*Request*
Images are not part of the copy; transcribe all the data exactly.

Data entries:
========================
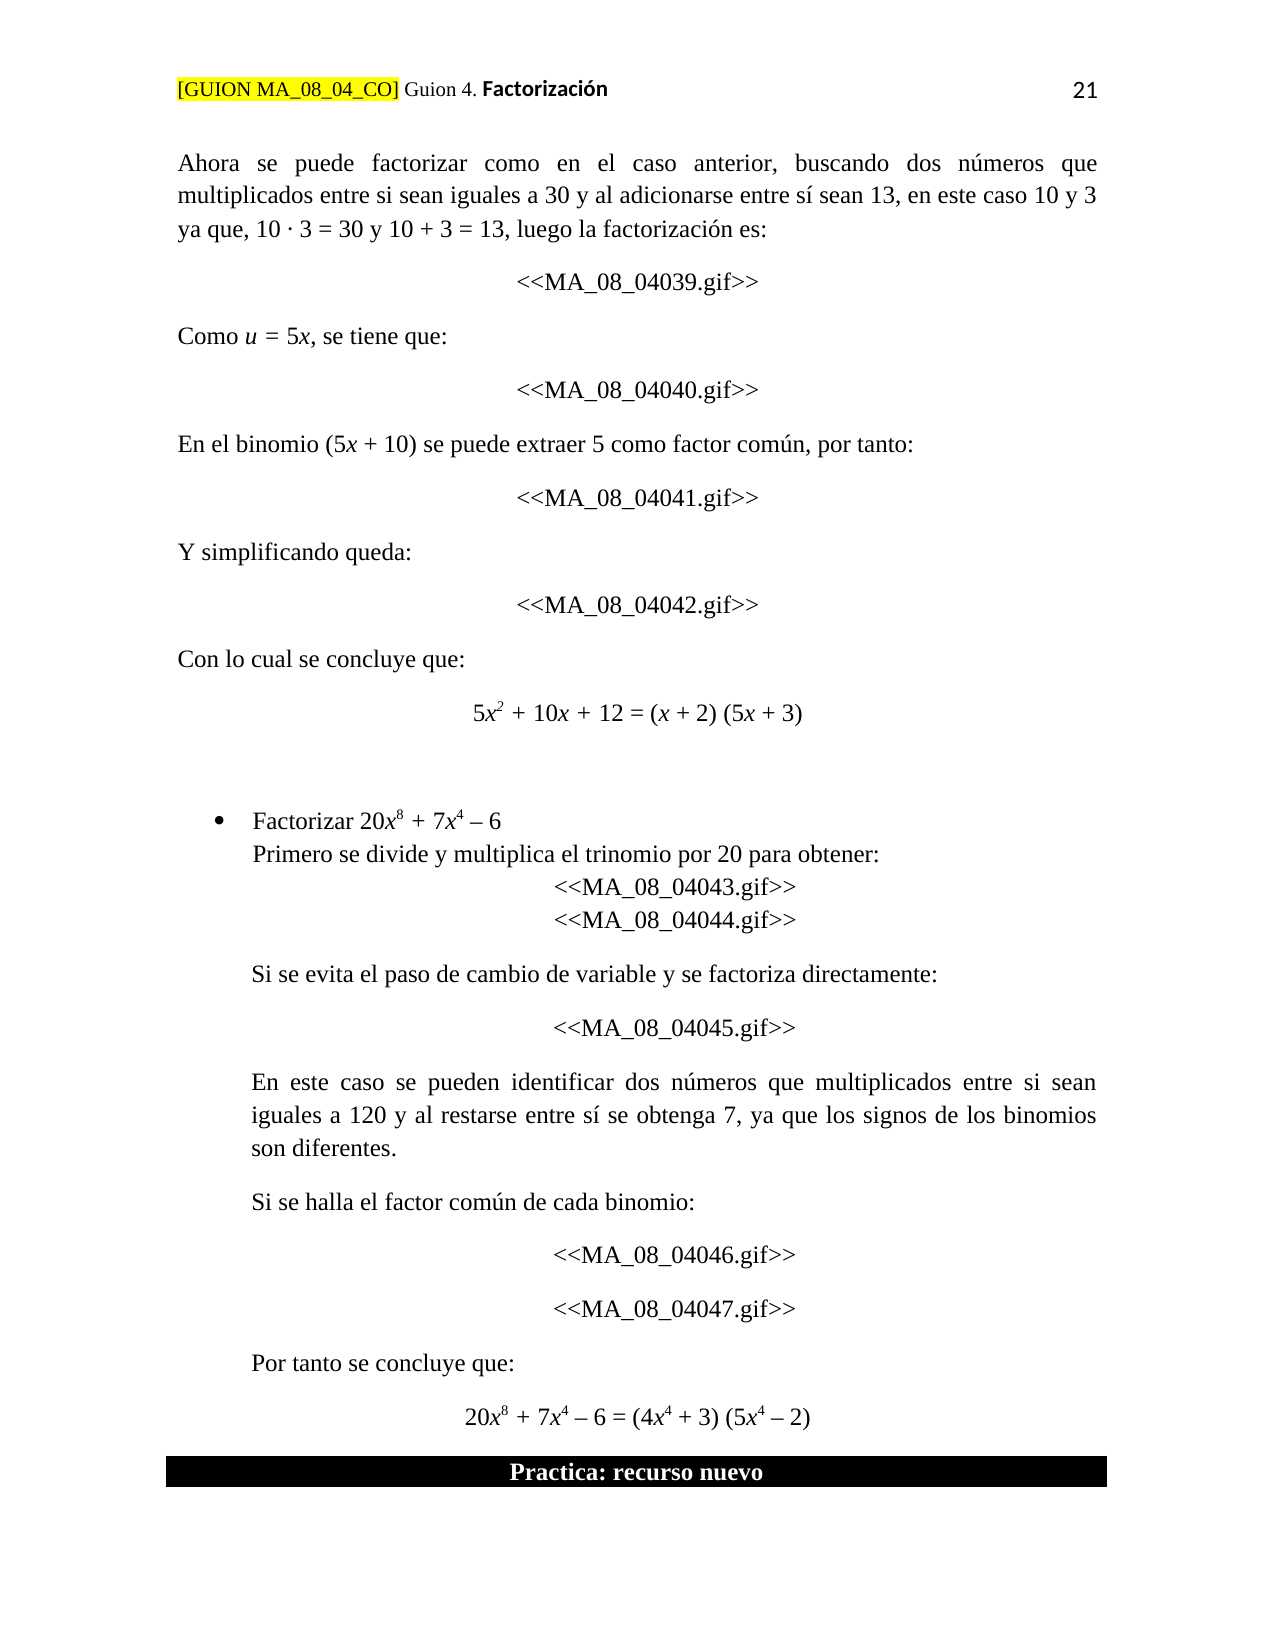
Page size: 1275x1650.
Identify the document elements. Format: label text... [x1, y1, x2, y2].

list Primero se divide y multiplica el trinomio por 20 para obtener: [252, 839, 1098, 868]
text Si se evita el paso de cambio de variable y se factoriza directamente: [251, 959, 1098, 988]
text En el binomio (5x + 10) se puede extraer 5 como factor común, por tanto: [177, 429, 1098, 458]
list <<MA_08_04044.gif>> [252, 905, 1098, 934]
text <<MA_08_04040.gif>> [177, 375, 1098, 404]
text Ahora se puede factorizar como en el caso anterior, buscando dos números que multiplicados entre si sean iguales a 30 y al adicionarse entre sí sean 13, en este caso 10 y 3 ya que, 10 ∙ 3 = 30 y 10 + 3 = 13, luego la factorización es: [177, 148, 1098, 242]
text <<MA_08_04039.gif>> [177, 267, 1098, 296]
text <<MA_08_04045.gif>> [251, 1013, 1098, 1042]
text 5x2 + 10x + 12 = (x + 2) (5x + 3) [177, 698, 1098, 727]
text Si se halla el factor común de cada binomio: [251, 1187, 1098, 1215]
text Con lo cual se concluye que: [177, 644, 1098, 673]
text Como u = 5x, se tiene que: [177, 321, 1098, 350]
text <<MA_08_04047.gif>> [251, 1294, 1098, 1323]
text <<MA_08_04046.gif>> [251, 1240, 1098, 1269]
text <<MA_08_04041.gif>> [177, 483, 1098, 512]
text Por tanto se concluye que: [251, 1348, 1098, 1377]
text 20x8 + 7x4 – 6 = (4x4 + 3) (5x4 – 2) [177, 1402, 1098, 1431]
table_header Practica: recurso nuevo [167, 1457, 1106, 1486]
text En este caso se pueden identificar dos números que multiplicados entre si sean iguales a 120 y al restarse entre sí se obtenga 7, ya que los signos de los binomios son diferentes. [251, 1067, 1098, 1161]
text Y simplificando queda: [177, 537, 1098, 566]
list Factorizar 20x8 + 7x4 – 6 [215, 806, 1098, 835]
list <<MA_08_04043.gif>> [252, 872, 1098, 901]
text <<MA_08_04042.gif>> [177, 591, 1098, 619]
========================
*Completed task*
Page size: 1275x1650.
Identify the document elements. Format: label text... [x1, y1, x2, y2].

list Primero se divide y multiplica el trinomio por 20 para obtener: [252, 839, 1098, 868]
text Si se evita el paso de cambio de variable y se factoriza directamente: [251, 959, 1098, 988]
text En el binomio (5x + 10) se puede extraer 5 como factor común, por tanto: [177, 429, 1098, 458]
list <<MA_08_04044.gif>> [252, 905, 1098, 934]
text <<MA_08_04040.gif>> [177, 375, 1098, 404]
text Ahora se puede factorizar como en el caso anterior, buscando dos números que multiplicados entre si sean iguales a 30 y al adicionarse entre sí sean 13, en este caso 10 y 3 ya que, 10 ∙ 3 = 30 y 10 + 3 = 13, luego la factorización es: [177, 148, 1098, 242]
text <<MA_08_04039.gif>> [177, 267, 1098, 296]
text <<MA_08_04045.gif>> [251, 1013, 1098, 1042]
text 5x2 + 10x + 12 = (x + 2) (5x + 3) [177, 698, 1098, 727]
text Si se halla el factor común de cada binomio: [251, 1187, 1098, 1215]
text Con lo cual se concluye que: [177, 644, 1098, 673]
text Como u = 5x, se tiene que: [177, 321, 1098, 350]
text <<MA_08_04047.gif>> [251, 1294, 1098, 1323]
text <<MA_08_04046.gif>> [251, 1240, 1098, 1269]
text <<MA_08_04041.gif>> [177, 483, 1098, 512]
text Por tanto se concluye que: [251, 1348, 1098, 1377]
text 20x8 + 7x4 – 6 = (4x4 + 3) (5x4 – 2) [177, 1402, 1098, 1431]
table_header Practica: recurso nuevo [167, 1457, 1106, 1486]
text En este caso se pueden identificar dos números que multiplicados entre si sean iguales a 120 y al restarse entre sí se obtenga 7, ya que los signos de los binomios son diferentes. [251, 1067, 1098, 1161]
text Y simplificando queda: [177, 537, 1098, 566]
list Factorizar 20x8 + 7x4 – 6 [215, 806, 1098, 835]
list <<MA_08_04043.gif>> [252, 872, 1098, 901]
text <<MA_08_04042.gif>> [177, 591, 1098, 619]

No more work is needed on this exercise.